Some writers like to put a character’s internal monologue into italics (represented in MS format by a single underline):
I don’t like the looks of this, he thought. He reached for his radio. Better call for backup.
Other writers prefer to leave the internal monologue in straight unitalicized (aka “roman“) type:
I don’t like the looks of this, he thought. He reached for his radio. Better call for backup.
Which is preferable? It’s dealer’s choice, really, unless you’ve been stuck with a publisher whose house style calls for one or the other. (Most publishers let the author decide, but once in a while you’ll run across one that doesn’t.)

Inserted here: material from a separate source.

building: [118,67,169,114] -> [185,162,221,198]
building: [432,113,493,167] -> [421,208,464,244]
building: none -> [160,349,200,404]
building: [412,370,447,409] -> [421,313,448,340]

Leaving the internal monologue in roman type is more common — in my admittedly biased observation — in writing that occupies, or at least aspires to occupy, a place on the literary end of the literary/genre continuum. I’m not sure why it should be so. When I’m feeling snarky, I suspect that it’s because clearly setting off internal monologue from authorial narrative makes things easier for the reader, and making things easier for the reader is one of those things that a literary writer is not supposed to do. Art is meant to be wrestled with, and meaning is only worthwhile if the reader has to work for it, and is only intended for those who can win the wrestling match and do the work. If this narrows the prospective audience, so be it; quality, not quantity, is the desideratum.
And of course, there’s no denying the force of custom. If plain roman type was good enough for Laurence Sterne and James Joyce and William Faulkner when they got their stream-of-consciousness on, then it should be good enough for their latter-day literary descendants.
Writers in the genres, meanwhile, were more concerned with getting their intended meaning across to as many readers as possible, and saw no point in letting a useful tool go unused. To the extent that they thought about literature as art, they thought that it wasn’t meant to be treated like a mystery cult where the revelation of truth is reserved for the initiated few, or like the exclusive property of an educated elite; it was meant for everybody, and it was the writer’s job to make it as accessible as possible.
Which side has the right of it? Neither, really; literature needs both approaches. But it helps, in a “know thyself” kind of way, to figure out where on the spectrum you, as an individual writer, happen to stand.
I agree fully on the need to make the reader work for their entertainment; this is why I write all my gratuitous sex scenes in 4 point type.
I think it depends on the writer. I am not fond of italics personally, but when I read a book that utilizes italics for internal monologue I am not thrown off.
I have been struggling with this decision a while so I was glad to see this post. Glad I’m not the only one who has a preference for the regular roman type font. Readers should be able to figure it out without italics, but then again, maybe not. I like to think my writing is clear. I was informed by a beta reader that my novel is considerate to the reader, at least when it comes to humor. haha.